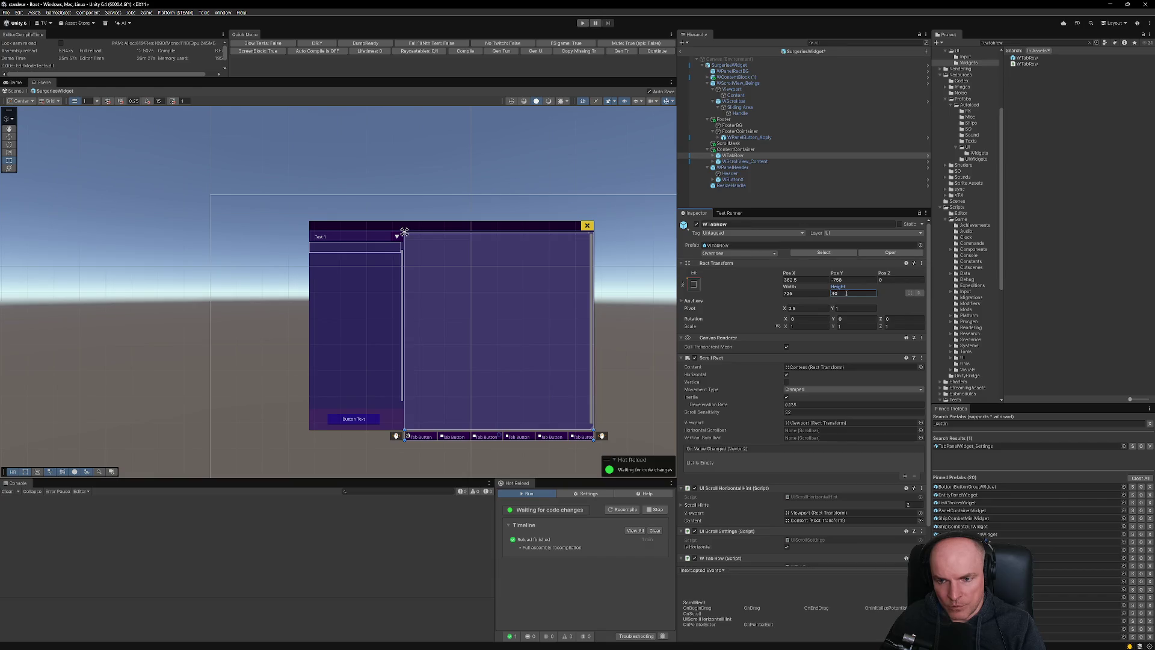
key("BackSpace")
type("8")
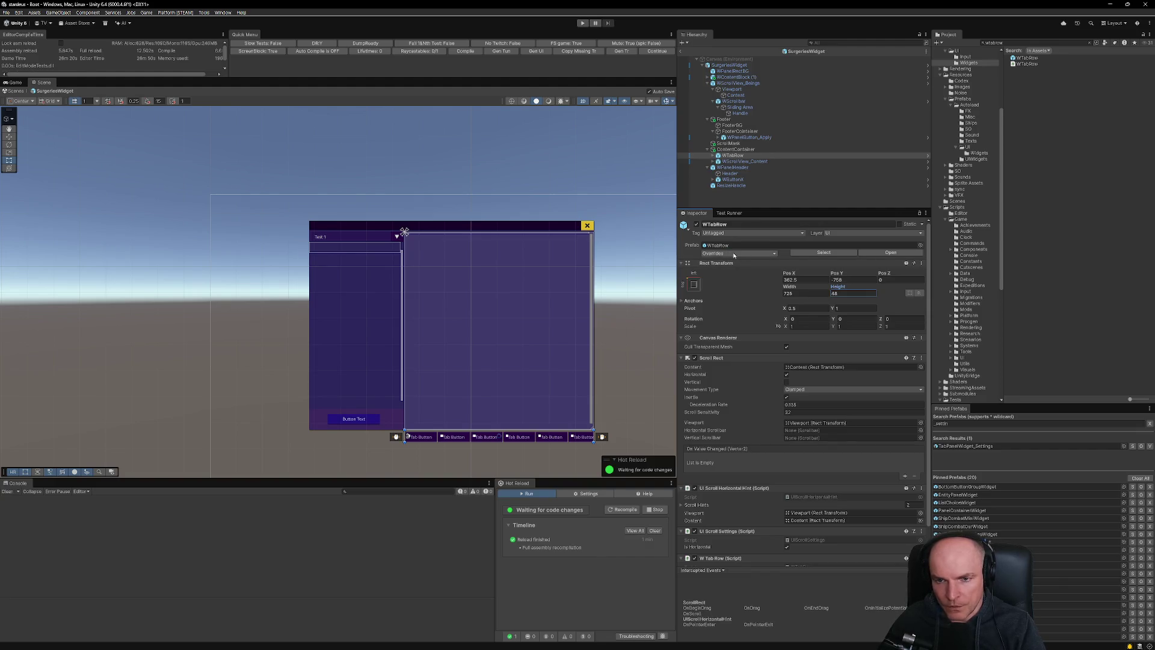
Anchor WTabRow top-stretch, raise its Pos Y into the header, and try moving WPanelHeader up.
left_click(694, 284)
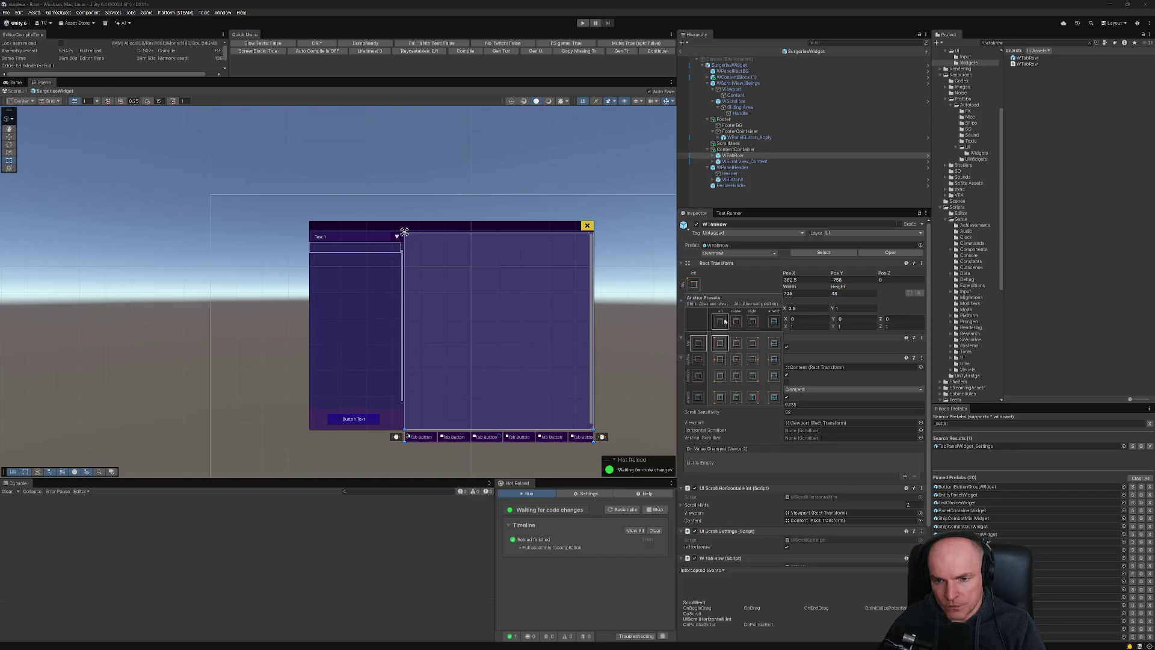
left_click(775, 320, "alt+shift")
scroll(552, 251, "up", 3)
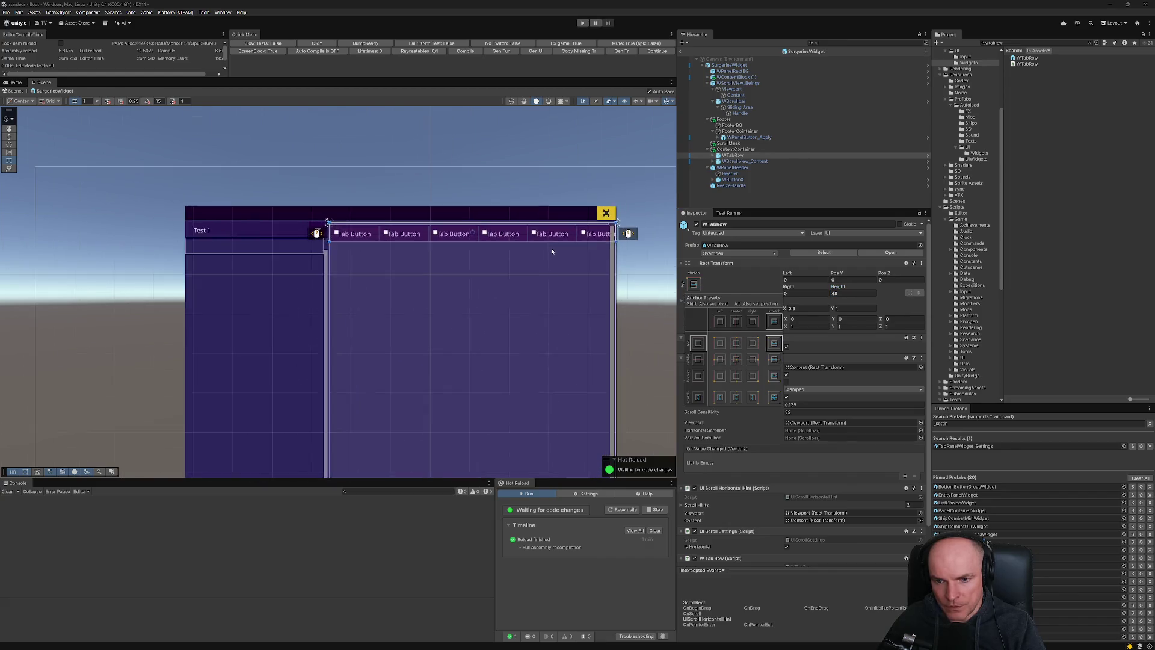
scroll(552, 251, "up", 2)
left_click(854, 280)
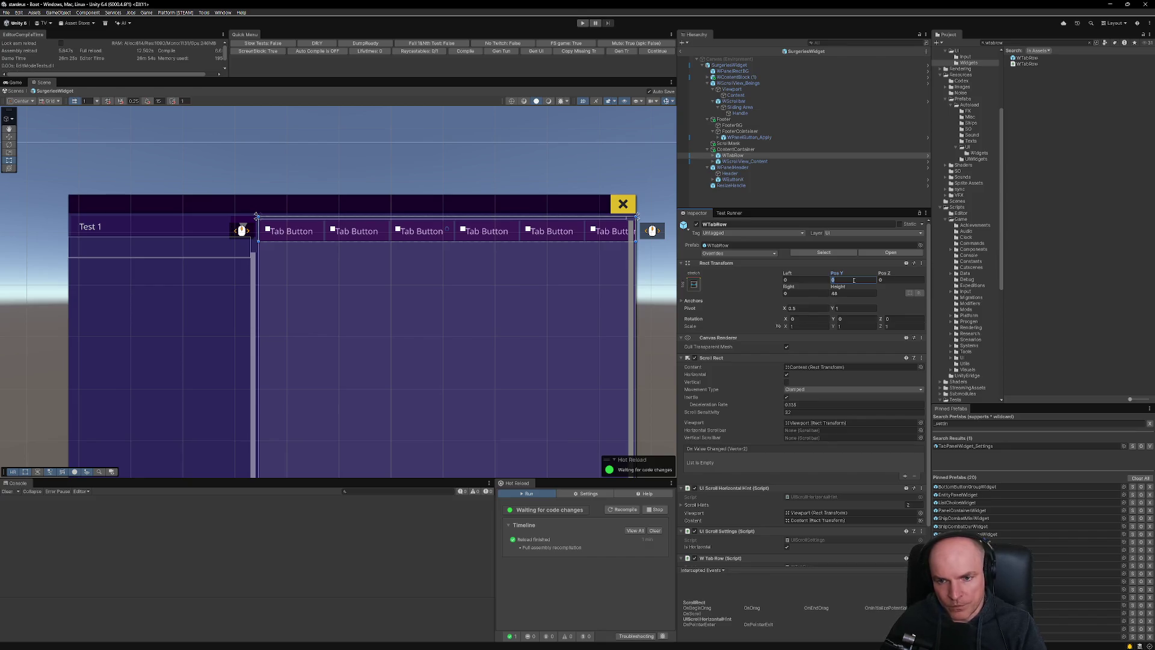
mouse_move(838, 273)
left_mouse_down()
mouse_move(1126, 270)
mouse_move(103, 265)
mouse_move(145, 260)
left_mouse_up()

- Your goal -
Write the records out again exactly as shown above, keeping no pictures.

- Exercise response -
key("BackSpace")
type("8")
Anchor WTabRow top-stretch, raise its Pos Y into the header, and try moving WPanelHeader up.
left_click(694, 284)
left_click(775, 320, "alt+shift")
scroll(552, 251, "up", 3)
scroll(552, 251, "up", 2)
left_click(854, 280)
mouse_move(838, 273)
left_mouse_down()
mouse_move(1126, 270)
mouse_move(103, 265)
mouse_move(145, 260)
left_mouse_up()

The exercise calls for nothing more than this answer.